Mediterranean - Not a Diet but the Clever Way to Eat

Mediterranean - Not a Diet but the Clever Way to Eat

 

Aromatic flavours of the countryside, mingled with happy memories of conviviality and sharing dishes like antipasti remain the exclusive food style of the Mediterranean Diet which UNESCO defined as the intangible cultural heritage of humanity in 2013.
 
The Mediterranean Diet takes you on a sensory journey around the ancient world and the peoples of the Mediterranean Basin. Their respect of seasonal rhythms and local terrain in cultivating sublime tasting heritage vegetables like artichokes, peppers, tomatoes and olives led them to imaginatively conserve their most colourful flavours until their next harvest.
 
 
The first promotion of these diverse and delicious foods to Northern Europe was by the Benedictine monks, described by many as the first slow food movement; however, its modern day popularity grew after Ancel Keys, an American scientist, published his study on the Mediterranean Diet in 1945.
 
He found that despite southern Italians and Greeks consuming 40% of their calorific intake through fat, their low incidence of heart disease was due to their mainly vegetarian diet that was high in cereals like rice and farro alongside pulses such as lentils and beans.

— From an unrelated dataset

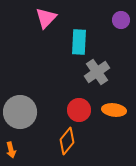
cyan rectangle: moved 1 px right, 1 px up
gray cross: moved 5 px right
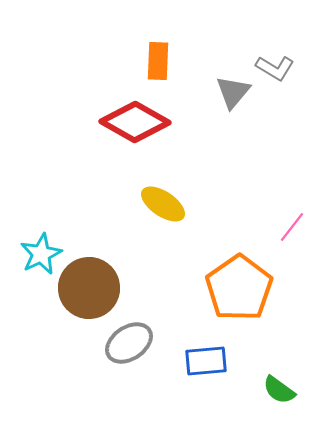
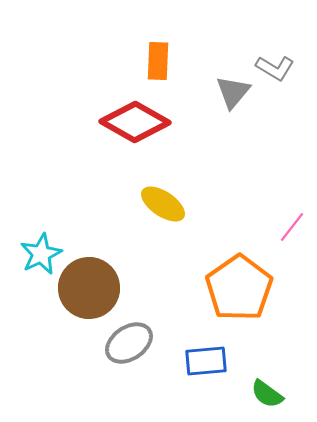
green semicircle: moved 12 px left, 4 px down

Their consumption of a huge amount of olive oil, but relatively low amounts of saturated animal fat, a large amount of Omega-3 rich deep-water fish and virtually no processed or hydrogenated fats provided a healthy boosting way of life that the rest of the world aspires to replicate.
 
 
Today our modern restrictive and calorie-counting interpretations of ‘diet’ are worlds away from the original Greek, where it denoted lifestyle and choice, a way of living from a cultural landscape that we frequently romanticise in the UK.
 
Confined at our desks, we daydream of sitting in front of a wood-fired stove drying saffron, paprika, mushrooms, or hunting for truffles, but most of us have neither the time, heirloom seeds, smallholding, or foraging skills to be able to conserve the freshest vegetables to last until next year’s fresh supply.
 
The much loved Mediterranean foods that L’Aquila shares remain the preserve of the age-old communities that created them, the Mediterranean Diet providing a sense of economic sustainability and identity as well as the healthiest ‘diet’ of the western world.